**What is needed:** Please return all lines of the data below containing the string "wrist".
========================================
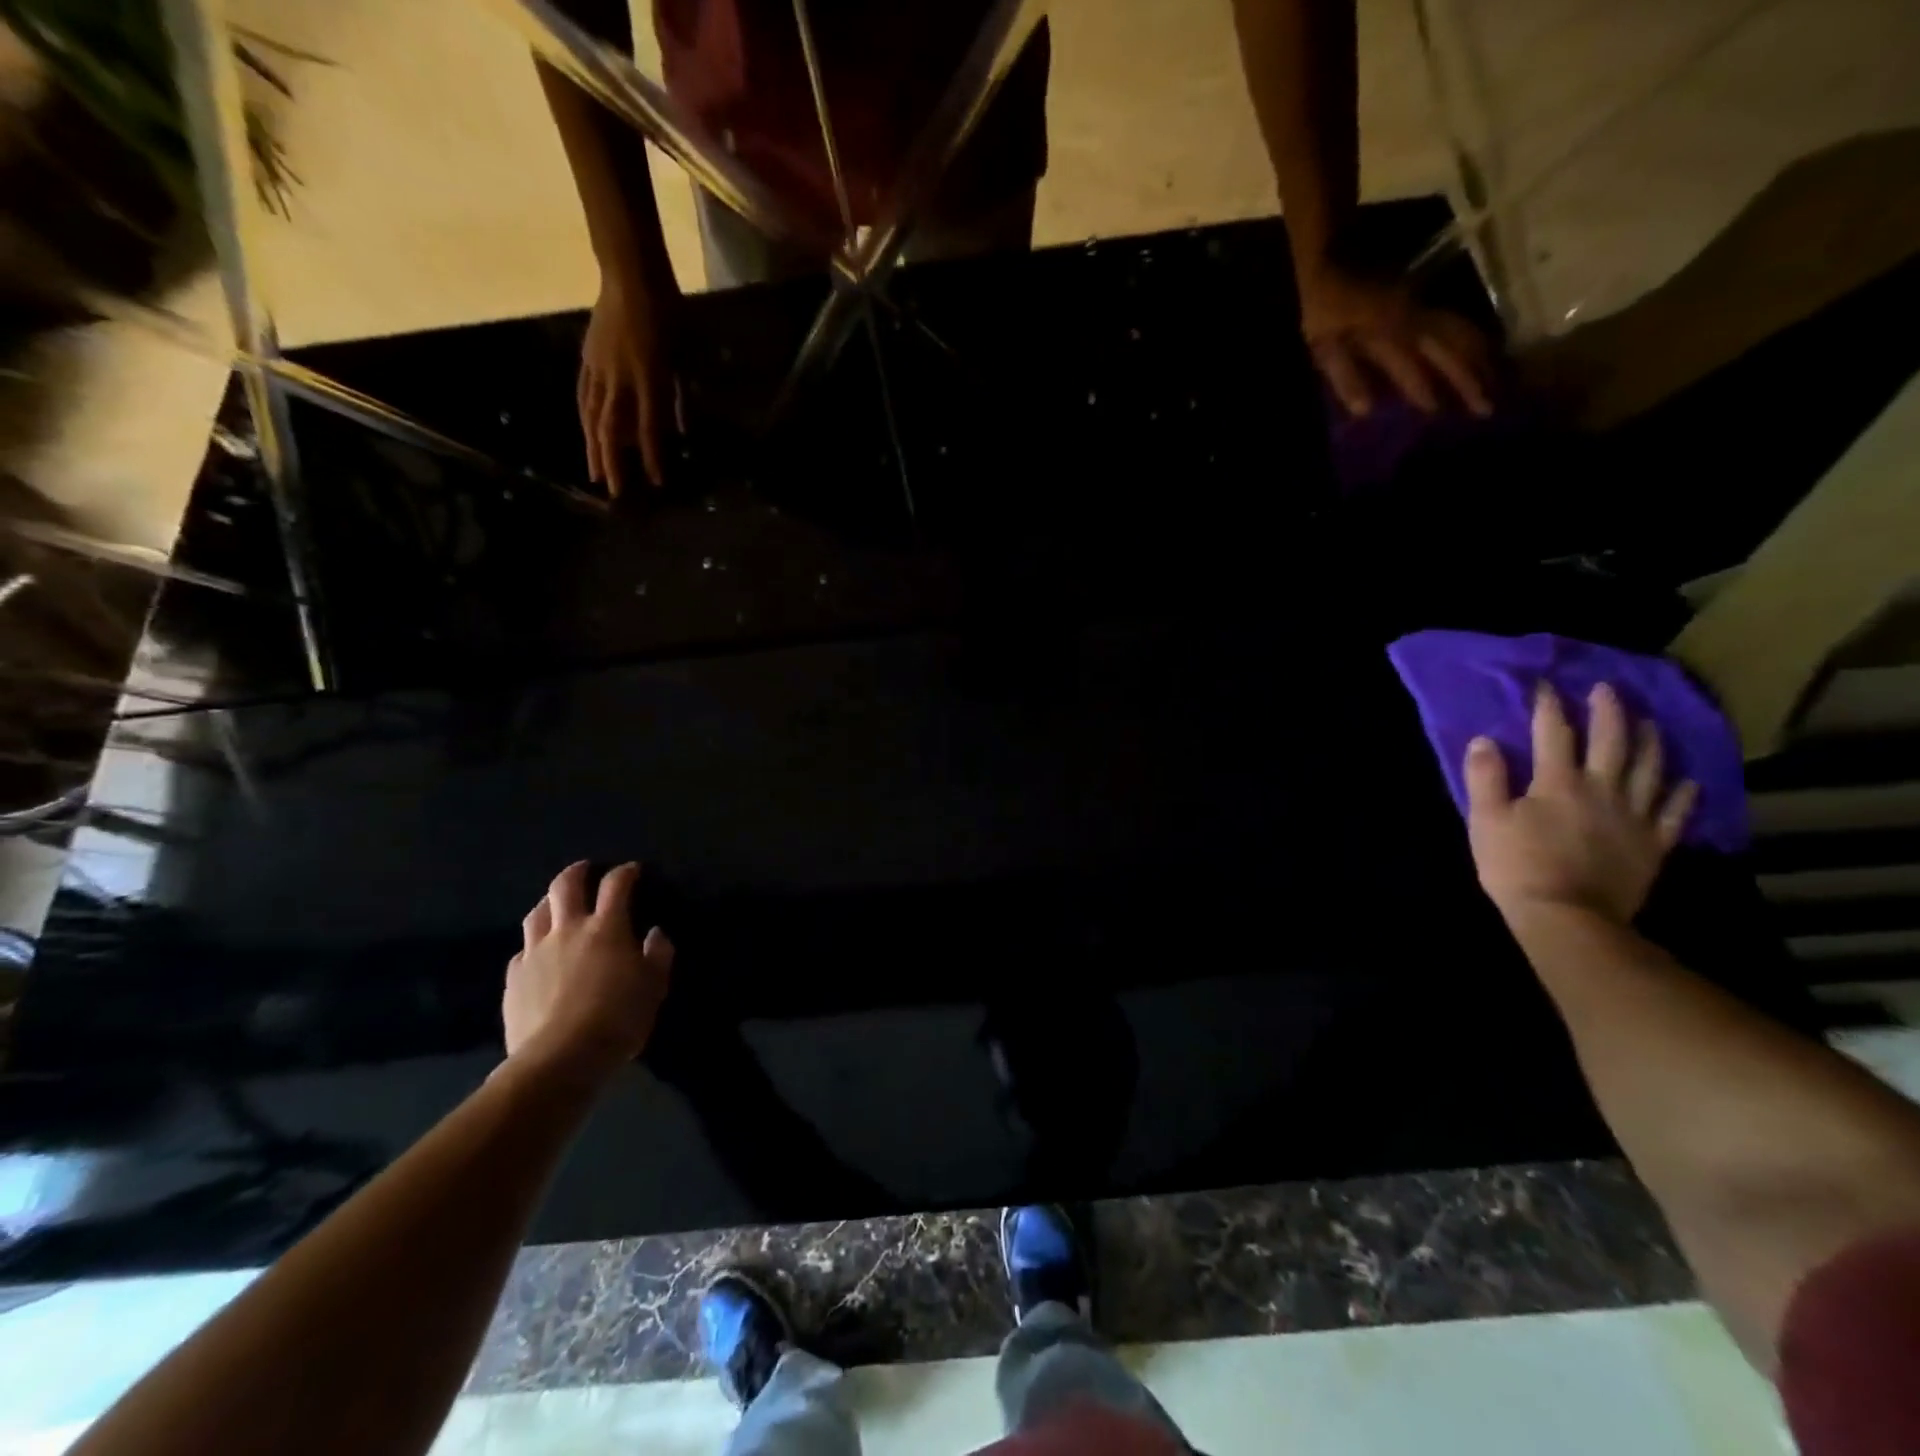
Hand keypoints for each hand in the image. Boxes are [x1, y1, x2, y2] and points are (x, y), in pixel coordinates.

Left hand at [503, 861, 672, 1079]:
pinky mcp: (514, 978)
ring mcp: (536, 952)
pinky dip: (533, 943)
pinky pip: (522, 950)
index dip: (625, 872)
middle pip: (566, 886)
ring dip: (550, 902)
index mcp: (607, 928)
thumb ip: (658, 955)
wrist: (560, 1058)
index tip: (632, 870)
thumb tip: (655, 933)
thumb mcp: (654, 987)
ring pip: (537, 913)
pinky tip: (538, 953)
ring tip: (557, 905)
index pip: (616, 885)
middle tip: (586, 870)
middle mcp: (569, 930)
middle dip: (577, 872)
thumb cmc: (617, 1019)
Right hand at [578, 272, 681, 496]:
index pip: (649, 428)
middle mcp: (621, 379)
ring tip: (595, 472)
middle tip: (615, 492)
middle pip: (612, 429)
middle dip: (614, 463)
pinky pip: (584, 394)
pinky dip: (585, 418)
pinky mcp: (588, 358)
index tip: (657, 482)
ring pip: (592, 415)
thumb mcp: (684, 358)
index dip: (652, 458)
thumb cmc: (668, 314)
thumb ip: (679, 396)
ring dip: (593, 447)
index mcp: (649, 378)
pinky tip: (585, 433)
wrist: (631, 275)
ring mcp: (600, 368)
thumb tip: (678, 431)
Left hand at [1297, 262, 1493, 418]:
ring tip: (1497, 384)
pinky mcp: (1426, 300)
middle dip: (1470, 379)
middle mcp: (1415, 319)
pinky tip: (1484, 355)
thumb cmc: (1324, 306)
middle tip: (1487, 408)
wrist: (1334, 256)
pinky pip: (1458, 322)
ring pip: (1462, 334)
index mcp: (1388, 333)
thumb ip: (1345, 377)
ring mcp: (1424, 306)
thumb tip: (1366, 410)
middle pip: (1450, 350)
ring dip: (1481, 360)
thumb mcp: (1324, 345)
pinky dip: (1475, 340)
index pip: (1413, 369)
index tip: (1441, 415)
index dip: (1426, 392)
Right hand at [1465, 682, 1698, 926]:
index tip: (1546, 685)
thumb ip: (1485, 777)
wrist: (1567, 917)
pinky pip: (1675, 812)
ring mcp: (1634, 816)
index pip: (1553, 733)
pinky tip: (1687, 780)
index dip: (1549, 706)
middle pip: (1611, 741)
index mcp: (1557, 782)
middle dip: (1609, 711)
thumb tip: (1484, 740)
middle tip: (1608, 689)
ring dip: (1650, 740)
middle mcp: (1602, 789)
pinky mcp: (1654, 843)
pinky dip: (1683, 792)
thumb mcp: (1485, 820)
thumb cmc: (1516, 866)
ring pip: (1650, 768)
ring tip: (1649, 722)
========================================
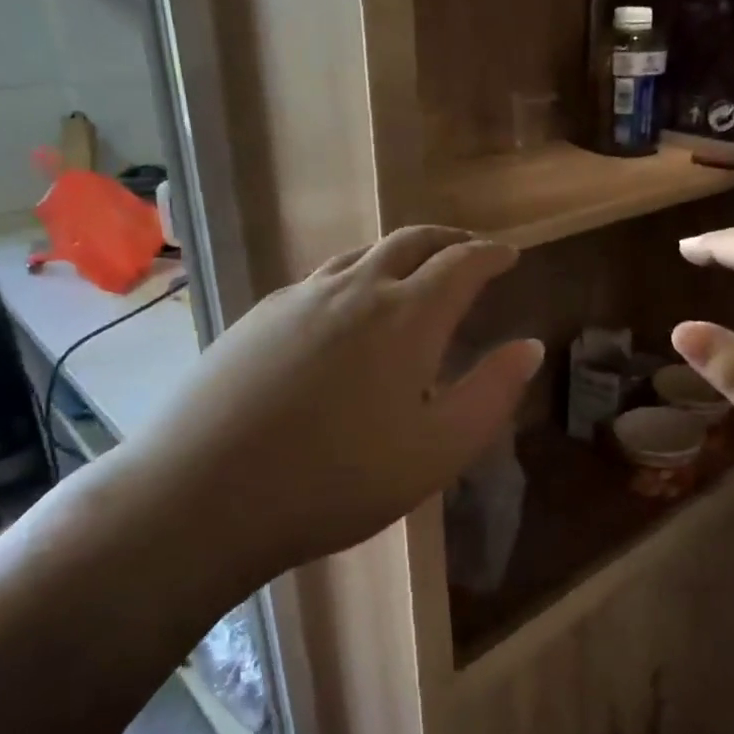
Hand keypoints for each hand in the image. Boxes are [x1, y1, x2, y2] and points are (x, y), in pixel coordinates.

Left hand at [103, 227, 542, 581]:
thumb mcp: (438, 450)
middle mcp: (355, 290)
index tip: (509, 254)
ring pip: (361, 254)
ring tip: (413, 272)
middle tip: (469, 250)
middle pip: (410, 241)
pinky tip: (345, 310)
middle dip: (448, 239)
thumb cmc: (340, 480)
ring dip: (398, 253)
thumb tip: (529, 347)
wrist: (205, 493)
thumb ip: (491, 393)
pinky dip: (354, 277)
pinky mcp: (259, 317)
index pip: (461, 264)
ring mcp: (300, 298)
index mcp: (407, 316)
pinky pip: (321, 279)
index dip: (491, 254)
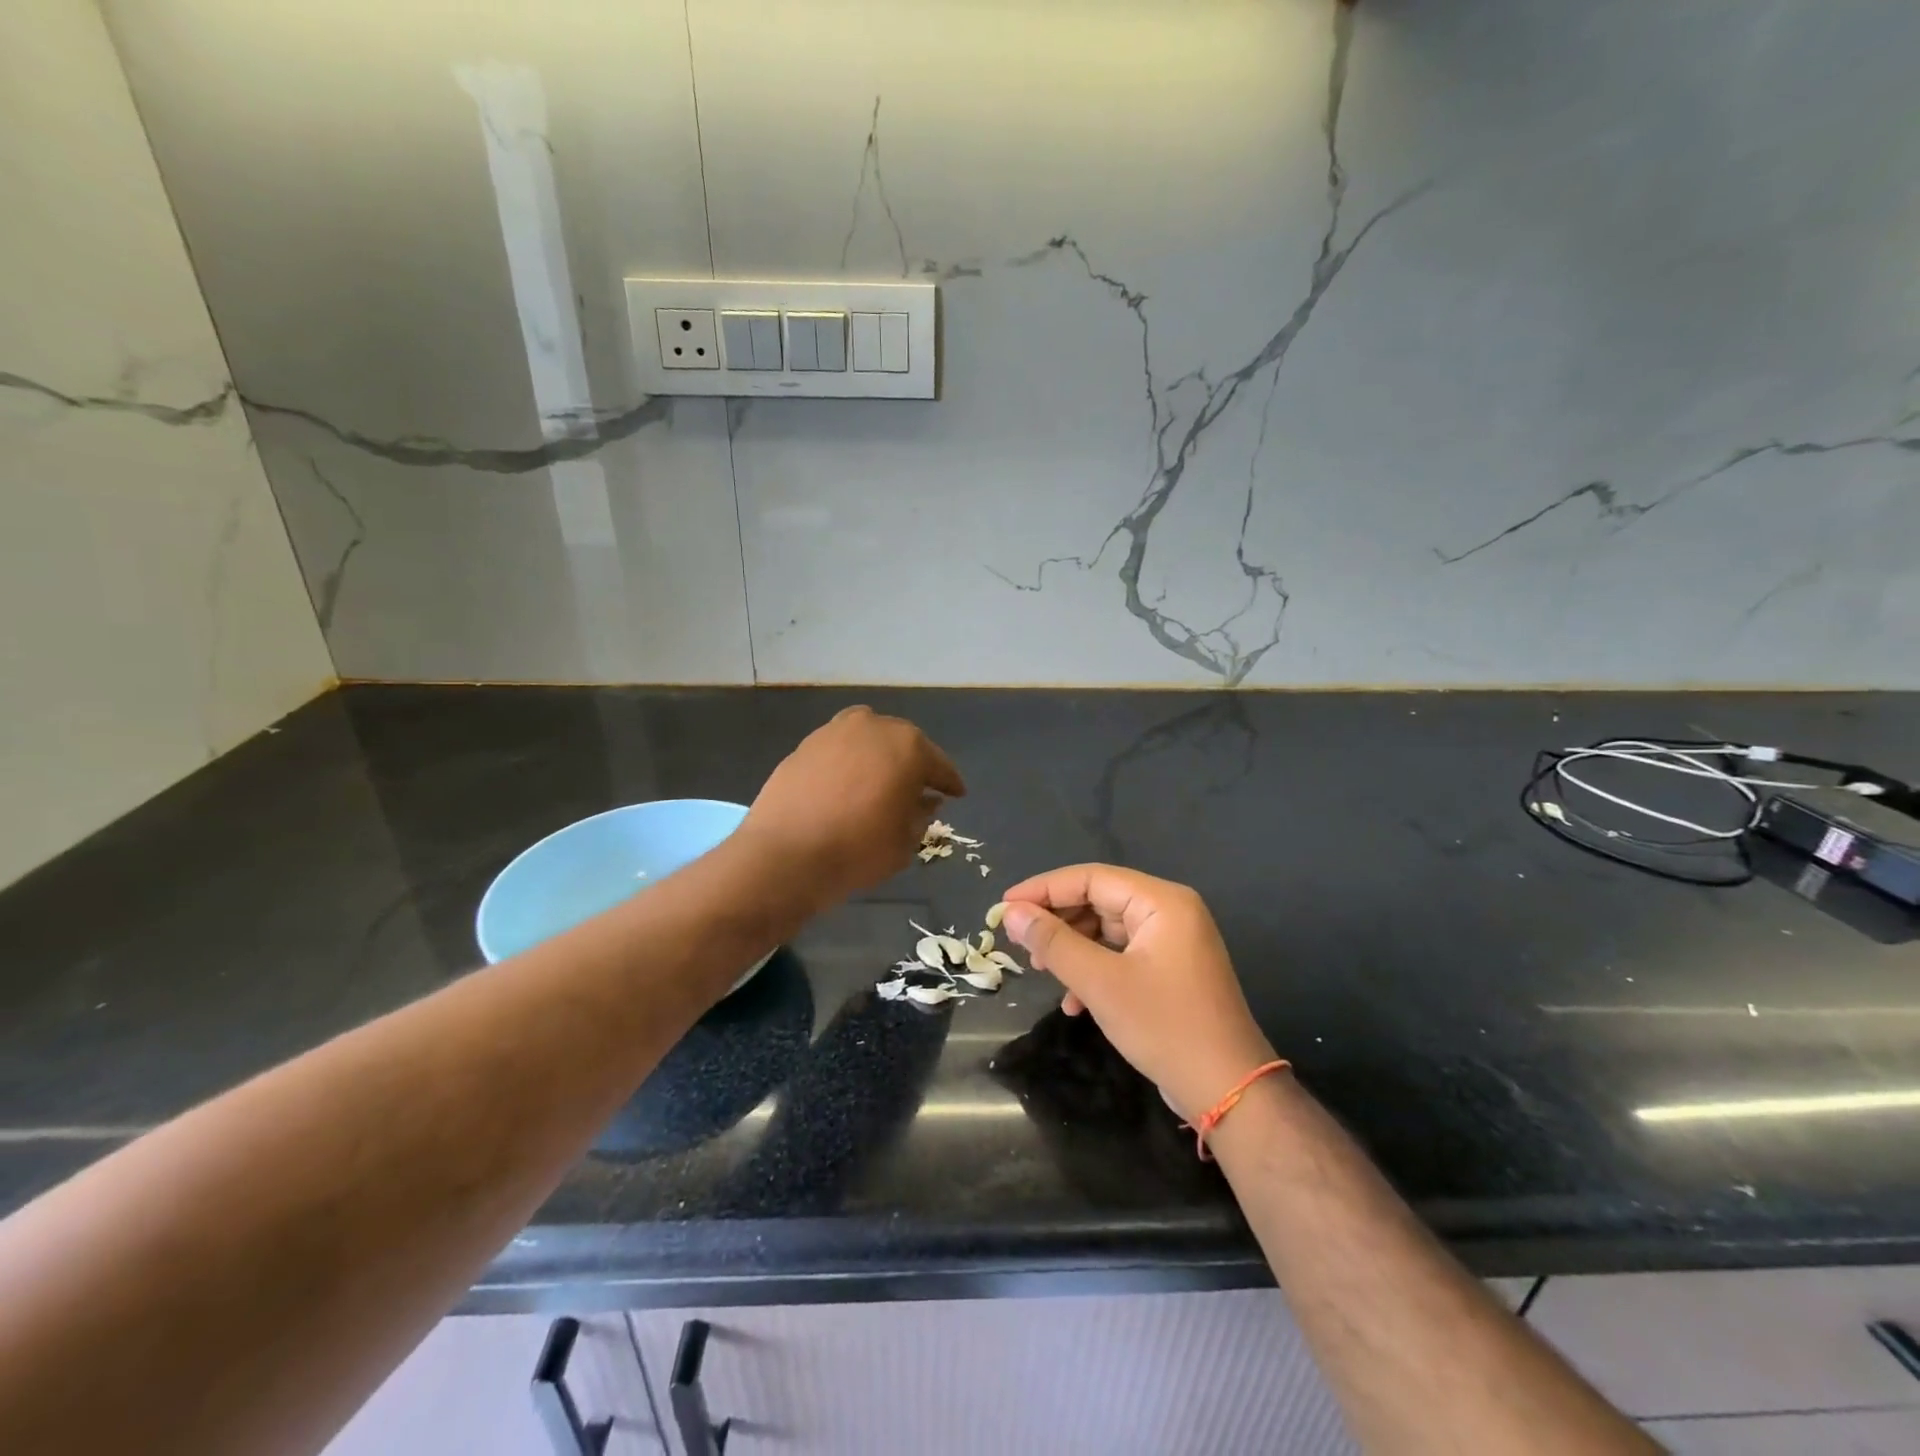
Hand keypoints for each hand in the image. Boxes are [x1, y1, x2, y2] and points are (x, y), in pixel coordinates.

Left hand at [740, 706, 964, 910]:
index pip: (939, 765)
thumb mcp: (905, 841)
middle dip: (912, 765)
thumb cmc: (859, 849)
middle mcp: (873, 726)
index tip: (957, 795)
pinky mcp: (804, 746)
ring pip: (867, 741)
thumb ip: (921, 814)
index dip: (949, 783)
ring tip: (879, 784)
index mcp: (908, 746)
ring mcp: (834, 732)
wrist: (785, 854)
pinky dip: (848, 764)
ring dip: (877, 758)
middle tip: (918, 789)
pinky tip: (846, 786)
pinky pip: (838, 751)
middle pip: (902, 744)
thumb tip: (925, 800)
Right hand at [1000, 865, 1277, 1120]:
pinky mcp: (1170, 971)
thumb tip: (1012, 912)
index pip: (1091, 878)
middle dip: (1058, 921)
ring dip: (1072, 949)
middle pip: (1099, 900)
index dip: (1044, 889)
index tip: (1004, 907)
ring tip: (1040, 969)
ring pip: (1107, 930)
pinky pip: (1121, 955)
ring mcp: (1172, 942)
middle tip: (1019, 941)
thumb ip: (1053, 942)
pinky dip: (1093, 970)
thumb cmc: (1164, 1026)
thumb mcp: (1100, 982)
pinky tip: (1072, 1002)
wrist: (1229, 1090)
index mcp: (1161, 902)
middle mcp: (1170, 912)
========================================
**The completed task:**
wrist: (560, 1058)
wrist: (631, 275)
wrist: (1334, 256)
wrist: (1567, 917)
wrist: (205, 493)
wrist: (785, 854)
wrist: (1229, 1090)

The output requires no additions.